Where Synapse differs from other data warehouse products is its roots in Azure SQL’s hyperscale option. Instead of a single compute node handling all your queries, it uses a cluster of what Microsoft is calling “data warehouse units.” These separate query compute from the underlying storage and let Synapse take a massively data parallel approach to working with your queries. Each data warehouse unit has compute and a custom application, the Data Movement Service, that works across nodes and with Azure Storage to ensure that the right data is available in the right node. It’s certainly fast; a demo at Ignite compared it with Google’s Big Query on a 30 petabyte data set, and showed Synapse to be 75 times faster.

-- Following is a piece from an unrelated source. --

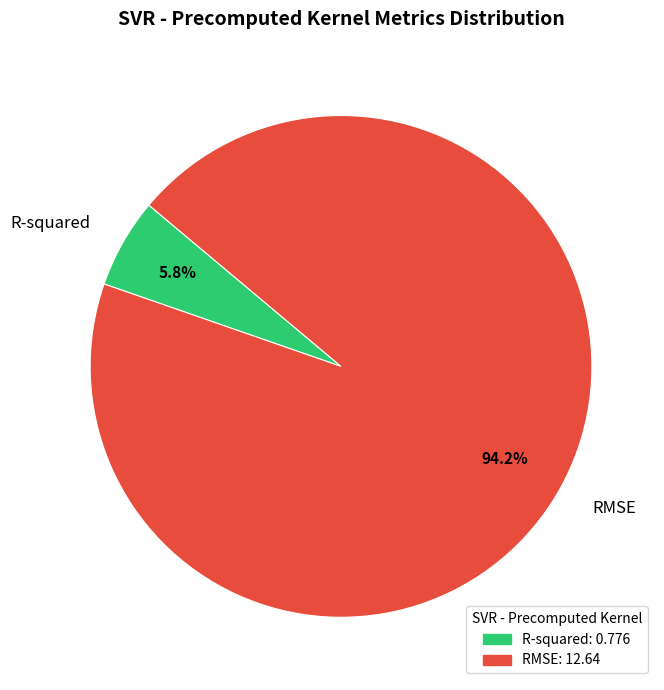

True or false: R-squared accounts for 12% of the total.

False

There’s a price advantage to this architecture, too. Like much of Azure’s Paas functionality, it’s essentially serverless, spinning up as required and paused when no longer needed. This way you only pay for the compute used to run a query and your underlying storage, adding more compute as required for more complex analysis.
Getting started with Azure Synapse SQL Pools
Creating a new SQL Pool for Azure Synapse follows the same path as Azure Data Warehouse. Start by making a new SQL Data Warehouse resource in the Azure Portal. This lets you create a new server, with log-on and password. Choosing a performance level picks the default server type, which sets the compute costs for your pool. Once provisioned and with the appropriate firewall rules set, you can start managing it with your choice of SQL Server management tool. Queries are built using the familiar T-SQL dialect. You can use PolyBase to load the data from Azure blob storage into staging tables that are used to build the production tables that you then use for your queries.
The same platform will work with Apache Spark rather than SQL if you prefer to use it to analyze your data. That approach gives you an extra level of flexibility, letting you choose the appropriate tool for your problem.